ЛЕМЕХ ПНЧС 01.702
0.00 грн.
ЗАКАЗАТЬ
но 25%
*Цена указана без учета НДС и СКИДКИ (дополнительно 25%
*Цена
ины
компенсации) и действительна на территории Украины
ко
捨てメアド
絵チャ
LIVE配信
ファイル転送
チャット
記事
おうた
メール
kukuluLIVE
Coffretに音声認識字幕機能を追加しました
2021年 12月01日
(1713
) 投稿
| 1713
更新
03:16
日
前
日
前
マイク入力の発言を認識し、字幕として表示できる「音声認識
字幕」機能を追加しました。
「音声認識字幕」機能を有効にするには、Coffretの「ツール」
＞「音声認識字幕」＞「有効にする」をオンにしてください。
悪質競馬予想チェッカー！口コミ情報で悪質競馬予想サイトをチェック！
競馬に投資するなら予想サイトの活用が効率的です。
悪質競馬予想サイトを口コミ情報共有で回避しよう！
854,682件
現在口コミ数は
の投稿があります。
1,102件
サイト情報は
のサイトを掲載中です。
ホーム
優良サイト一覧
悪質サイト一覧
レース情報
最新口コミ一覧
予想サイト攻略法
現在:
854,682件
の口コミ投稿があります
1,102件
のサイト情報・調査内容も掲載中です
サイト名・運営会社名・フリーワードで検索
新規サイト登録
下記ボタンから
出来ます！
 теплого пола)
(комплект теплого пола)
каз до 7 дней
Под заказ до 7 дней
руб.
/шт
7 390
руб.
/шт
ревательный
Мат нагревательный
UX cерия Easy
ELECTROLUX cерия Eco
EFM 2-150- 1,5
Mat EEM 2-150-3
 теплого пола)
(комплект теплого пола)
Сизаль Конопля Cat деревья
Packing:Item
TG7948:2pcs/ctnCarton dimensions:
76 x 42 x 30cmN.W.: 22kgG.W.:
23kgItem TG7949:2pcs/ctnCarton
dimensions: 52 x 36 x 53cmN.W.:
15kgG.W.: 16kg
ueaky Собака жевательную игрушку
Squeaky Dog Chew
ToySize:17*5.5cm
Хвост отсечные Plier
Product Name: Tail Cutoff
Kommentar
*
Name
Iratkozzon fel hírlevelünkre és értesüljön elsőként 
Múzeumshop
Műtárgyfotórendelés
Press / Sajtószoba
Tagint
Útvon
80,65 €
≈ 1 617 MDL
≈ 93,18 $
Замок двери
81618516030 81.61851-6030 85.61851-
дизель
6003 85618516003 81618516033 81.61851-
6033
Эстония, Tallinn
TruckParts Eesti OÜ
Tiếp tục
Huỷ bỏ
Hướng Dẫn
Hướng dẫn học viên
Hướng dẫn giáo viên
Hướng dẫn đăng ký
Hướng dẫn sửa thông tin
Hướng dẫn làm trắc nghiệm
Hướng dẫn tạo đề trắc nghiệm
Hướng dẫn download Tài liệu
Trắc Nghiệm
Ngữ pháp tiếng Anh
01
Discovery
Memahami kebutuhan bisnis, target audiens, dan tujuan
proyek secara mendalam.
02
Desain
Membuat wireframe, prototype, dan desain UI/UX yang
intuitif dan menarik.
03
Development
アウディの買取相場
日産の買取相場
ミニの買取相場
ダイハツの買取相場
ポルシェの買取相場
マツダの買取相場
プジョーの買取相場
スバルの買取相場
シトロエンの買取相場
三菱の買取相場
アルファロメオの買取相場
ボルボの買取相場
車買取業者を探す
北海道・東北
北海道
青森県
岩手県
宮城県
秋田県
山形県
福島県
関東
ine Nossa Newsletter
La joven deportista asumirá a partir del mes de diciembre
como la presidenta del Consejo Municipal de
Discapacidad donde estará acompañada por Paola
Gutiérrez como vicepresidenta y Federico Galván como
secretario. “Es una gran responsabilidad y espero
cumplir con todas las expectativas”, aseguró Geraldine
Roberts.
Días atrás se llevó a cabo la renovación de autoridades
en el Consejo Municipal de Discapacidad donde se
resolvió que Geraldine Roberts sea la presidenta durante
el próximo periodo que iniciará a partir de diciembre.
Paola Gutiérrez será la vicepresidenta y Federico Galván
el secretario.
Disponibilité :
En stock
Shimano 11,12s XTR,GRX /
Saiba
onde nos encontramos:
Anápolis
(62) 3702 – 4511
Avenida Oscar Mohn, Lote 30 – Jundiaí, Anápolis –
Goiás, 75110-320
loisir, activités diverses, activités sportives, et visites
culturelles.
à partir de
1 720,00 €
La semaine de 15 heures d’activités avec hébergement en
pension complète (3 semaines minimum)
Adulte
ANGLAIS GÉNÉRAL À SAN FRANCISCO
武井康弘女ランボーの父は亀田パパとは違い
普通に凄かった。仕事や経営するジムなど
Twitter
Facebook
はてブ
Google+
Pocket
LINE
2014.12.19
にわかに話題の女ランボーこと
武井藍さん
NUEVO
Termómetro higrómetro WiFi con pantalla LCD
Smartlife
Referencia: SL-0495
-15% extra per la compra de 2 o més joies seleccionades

= Work to be completed =
Give each line of the records above again, unchanged.

= Response box =
ЛЕМЕХ ПНЧС 01.702
0.00 грн.
ЗАКАЗАТЬ
но 25%
*Цена указана без учета НДС и СКИДКИ (дополнительно 25%
*Цена
ины
компенсации) и действительна на территории Украины
ко
捨てメアド
絵チャ
LIVE配信
ファイル転送
チャット
記事
おうた
メール
kukuluLIVE
Coffretに音声認識字幕機能を追加しました
2021年 12月01日
(1713
) 投稿
| 1713
更新
03:16
日
前
日
前
マイク入力の発言を認識し、字幕として表示できる「音声認識
字幕」機能を追加しました。
「音声認識字幕」機能を有効にするには、Coffretの「ツール」
＞「音声認識字幕」＞「有効にする」をオンにしてください。
悪質競馬予想チェッカー！口コミ情報で悪質競馬予想サイトをチェック！
競馬に投資するなら予想サイトの活用が効率的です。
悪質競馬予想サイトを口コミ情報共有で回避しよう！
854,682件
現在口コミ数は
の投稿があります。
1,102件
サイト情報は
のサイトを掲載中です。
ホーム
優良サイト一覧
悪質サイト一覧
レース情報
最新口コミ一覧
予想サイト攻略法
現在:
854,682件
の口コミ投稿があります
1,102件
のサイト情報・調査内容も掲載中です
サイト名・運営会社名・フリーワードで検索
新規サイト登録
下記ボタンから
出来ます！
 теплого пола)
(комплект теплого пола)
каз до 7 дней
Под заказ до 7 дней
руб.
/шт
7 390
руб.
/шт
ревательный
Мат нагревательный
UX cерия Easy
ELECTROLUX cерия Eco
EFM 2-150- 1,5
Mat EEM 2-150-3
 теплого пола)
(комплект теплого пола)
Сизаль Конопля Cat деревья
Packing:Item
TG7948:2pcs/ctnCarton dimensions:
76 x 42 x 30cmN.W.: 22kgG.W.:
23kgItem TG7949:2pcs/ctnCarton
dimensions: 52 x 36 x 53cmN.W.:
15kgG.W.: 16kg
ueaky Собака жевательную игрушку
Squeaky Dog Chew
ToySize:17*5.5cm
Хвост отсечные Plier
Product Name: Tail Cutoff
Kommentar
*
Name
Iratkozzon fel hírlevelünkre és értesüljön elsőként 
Múzeumshop
Műtárgyfotórendelés
Press / Sajtószoba
Tagint
Útvon
80,65 €
≈ 1 617 MDL
≈ 93,18 $
Замок двери
81618516030 81.61851-6030 85.61851-
дизель
6003 85618516003 81618516033 81.61851-
6033
Эстония, Tallinn
TruckParts Eesti OÜ
Tiếp tục
Huỷ bỏ
Hướng Dẫn
Hướng dẫn học viên
Hướng dẫn giáo viên
Hướng dẫn đăng ký
Hướng dẫn sửa thông tin
Hướng dẫn làm trắc nghiệm
Hướng dẫn tạo đề trắc nghiệm
Hướng dẫn download Tài liệu
Trắc Nghiệm
Ngữ pháp tiếng Anh
01
Discovery
Memahami kebutuhan bisnis, target audiens, dan tujuan
proyek secara mendalam.
02
Desain
Membuat wireframe, prototype, dan desain UI/UX yang
intuitif dan menarik.
03
Development
アウディの買取相場
日産の買取相場
ミニの買取相場
ダイハツの買取相場
ポルシェの買取相場
マツダの買取相場
プジョーの買取相場
スバルの買取相場
シトロエンの買取相場
三菱の買取相場
アルファロメオの買取相場
ボルボの買取相場
車買取業者を探す
北海道・東北
北海道
青森県
岩手県
宮城県
秋田県
山形県
福島県
関東
ine Nossa Newsletter
La joven deportista asumirá a partir del mes de diciembre
como la presidenta del Consejo Municipal de
Discapacidad donde estará acompañada por Paola
Gutiérrez como vicepresidenta y Federico Galván como
secretario. “Es una gran responsabilidad y espero
cumplir con todas las expectativas”, aseguró Geraldine
Roberts.
Días atrás se llevó a cabo la renovación de autoridades
en el Consejo Municipal de Discapacidad donde se
resolvió que Geraldine Roberts sea la presidenta durante
el próximo periodo que iniciará a partir de diciembre.
Paola Gutiérrez será la vicepresidenta y Federico Galván
el secretario.
Disponibilité :
En stock
Shimano 11,12s XTR,GRX /
Saiba
onde nos encontramos:
Anápolis
(62) 3702 – 4511
Avenida Oscar Mohn, Lote 30 – Jundiaí, Anápolis –
Goiás, 75110-320
loisir, activités diverses, activités sportives, et visites
culturelles.
à partir de
1 720,00 €
La semaine de 15 heures d’activités avec hébergement en
pension complète (3 semaines minimum)
Adulte
ANGLAIS GÉNÉRAL À SAN FRANCISCO
武井康弘女ランボーの父は亀田パパとは違い
普通に凄かった。仕事や経営するジムなど
Twitter
Facebook
はてブ
Google+
Pocket
LINE
2014.12.19
にわかに話題の女ランボーこと
武井藍さん
NUEVO
Termómetro higrómetro WiFi con pantalla LCD
Smartlife
Referencia: SL-0495
-15% extra per la compra de 2 o més joies seleccionades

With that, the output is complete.